A altura do assento permanece moderada em 810 milímetros, com uma opção de assento 25 milímetros mais baixo disponível. A altura do arco das pernas também é maravilhosamente compacta, permanecendo inalterada em comparação com o modelo anterior, apesar de algumas modificações no motor e no chassi esbelto. Assim, o contato seguro com o solo ao manobrar continua garantido. Atrás do guidão, o piloto adota uma postura moderadamente inclinada para frente e suficientemente ativa. O ângulo dos joelhos também é adequado: para alguém com cerca de 1,80 m de altura, não é apertado, mas esportivo o suficiente para oferecer bastante liberdade de inclinação. Apenas pessoas muito altas podem achar a ergonomia um pouco restritiva fora isso, nada impede passeios prolongados, já que os dois eixos de balanceamento do tricilindro fazem um ótimo trabalho, mantendo as vibrações no mínimo. O som encorpado do escapamento compacto sob o piso se integra harmoniosamente ao conjunto, sem irritar a tripulação ou os transeuntes.

Trident 660: Economia nas Despesas Operacionais

Apesar de todas as modificações técnicas, uma coisa permanece inalterada na Trident 660 para 2026: seu caráter de roadster versátil, acessível e fácil de controlar, que não só é ideal para iniciantes no mundo das motocicletas, mas também dificilmente se torna entediante para pilotos experientes. A relação custo-benefício também é impressionante, considerando o motor mais potente e os equipamentos robustos. A partir de março, a Trident 660 estará disponível nas cores amarelo, cinza e branco por € 8695 na Alemanha e € 9695 na Áustria.

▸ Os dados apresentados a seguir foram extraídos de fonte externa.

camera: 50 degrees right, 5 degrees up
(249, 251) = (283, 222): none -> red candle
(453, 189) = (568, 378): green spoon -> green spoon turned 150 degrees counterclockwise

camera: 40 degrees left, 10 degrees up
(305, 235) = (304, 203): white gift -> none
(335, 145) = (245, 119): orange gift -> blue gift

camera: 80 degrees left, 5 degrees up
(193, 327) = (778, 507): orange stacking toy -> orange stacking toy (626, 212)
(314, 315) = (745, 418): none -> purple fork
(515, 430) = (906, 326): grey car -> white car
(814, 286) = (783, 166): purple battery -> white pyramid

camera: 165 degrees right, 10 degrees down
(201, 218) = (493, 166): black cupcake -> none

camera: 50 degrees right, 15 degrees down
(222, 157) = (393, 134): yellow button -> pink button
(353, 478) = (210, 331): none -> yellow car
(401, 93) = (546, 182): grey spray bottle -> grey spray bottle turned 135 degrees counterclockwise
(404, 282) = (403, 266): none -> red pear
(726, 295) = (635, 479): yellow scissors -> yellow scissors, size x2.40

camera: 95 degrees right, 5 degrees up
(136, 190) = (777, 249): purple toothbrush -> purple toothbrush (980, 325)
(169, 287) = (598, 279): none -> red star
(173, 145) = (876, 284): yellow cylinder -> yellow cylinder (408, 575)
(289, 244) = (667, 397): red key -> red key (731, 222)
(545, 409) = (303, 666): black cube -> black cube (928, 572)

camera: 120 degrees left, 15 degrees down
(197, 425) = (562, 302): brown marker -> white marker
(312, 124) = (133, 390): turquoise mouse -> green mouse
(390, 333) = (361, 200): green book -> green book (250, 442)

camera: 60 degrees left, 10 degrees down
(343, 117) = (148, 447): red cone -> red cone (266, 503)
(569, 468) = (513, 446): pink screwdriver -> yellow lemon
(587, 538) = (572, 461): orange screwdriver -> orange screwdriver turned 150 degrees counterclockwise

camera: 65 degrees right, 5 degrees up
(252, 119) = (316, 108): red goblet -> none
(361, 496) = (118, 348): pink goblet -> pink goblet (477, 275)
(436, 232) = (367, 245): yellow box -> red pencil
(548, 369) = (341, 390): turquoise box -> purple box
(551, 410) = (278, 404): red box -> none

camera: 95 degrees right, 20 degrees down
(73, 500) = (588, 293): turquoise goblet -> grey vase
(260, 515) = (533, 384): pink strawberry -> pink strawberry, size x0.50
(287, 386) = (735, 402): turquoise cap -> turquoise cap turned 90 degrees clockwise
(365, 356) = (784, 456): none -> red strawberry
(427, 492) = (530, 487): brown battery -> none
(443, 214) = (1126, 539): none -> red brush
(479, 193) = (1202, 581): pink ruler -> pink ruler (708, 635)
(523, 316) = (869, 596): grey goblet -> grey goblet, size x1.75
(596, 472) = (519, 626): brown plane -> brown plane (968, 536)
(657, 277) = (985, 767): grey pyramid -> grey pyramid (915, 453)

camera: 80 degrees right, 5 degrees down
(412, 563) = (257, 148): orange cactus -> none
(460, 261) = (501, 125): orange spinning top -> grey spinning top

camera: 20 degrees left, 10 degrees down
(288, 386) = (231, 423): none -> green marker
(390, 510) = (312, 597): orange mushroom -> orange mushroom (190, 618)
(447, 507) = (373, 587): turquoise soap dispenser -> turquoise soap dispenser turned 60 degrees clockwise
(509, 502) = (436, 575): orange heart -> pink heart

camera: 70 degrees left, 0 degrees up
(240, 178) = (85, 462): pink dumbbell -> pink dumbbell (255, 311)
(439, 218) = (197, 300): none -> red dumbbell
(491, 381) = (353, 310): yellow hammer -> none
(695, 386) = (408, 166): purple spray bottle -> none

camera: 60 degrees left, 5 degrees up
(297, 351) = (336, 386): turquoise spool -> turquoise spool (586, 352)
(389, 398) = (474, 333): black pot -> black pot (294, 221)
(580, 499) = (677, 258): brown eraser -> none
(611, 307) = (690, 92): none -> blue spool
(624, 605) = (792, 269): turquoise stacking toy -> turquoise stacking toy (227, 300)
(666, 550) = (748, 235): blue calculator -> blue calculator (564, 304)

No que diz respeito aos custos operacionais, a Triumph promete economia: o intervalo de serviço é de impressionantes 16.000 quilômetros (ou uma vez por ano), e segundo o fabricante, a manutenção da Trident pode ser até 50% mais barata do que a de modelos concorrentes semelhantes. Além disso, a Triumph oferece uma garantia de quatro anos.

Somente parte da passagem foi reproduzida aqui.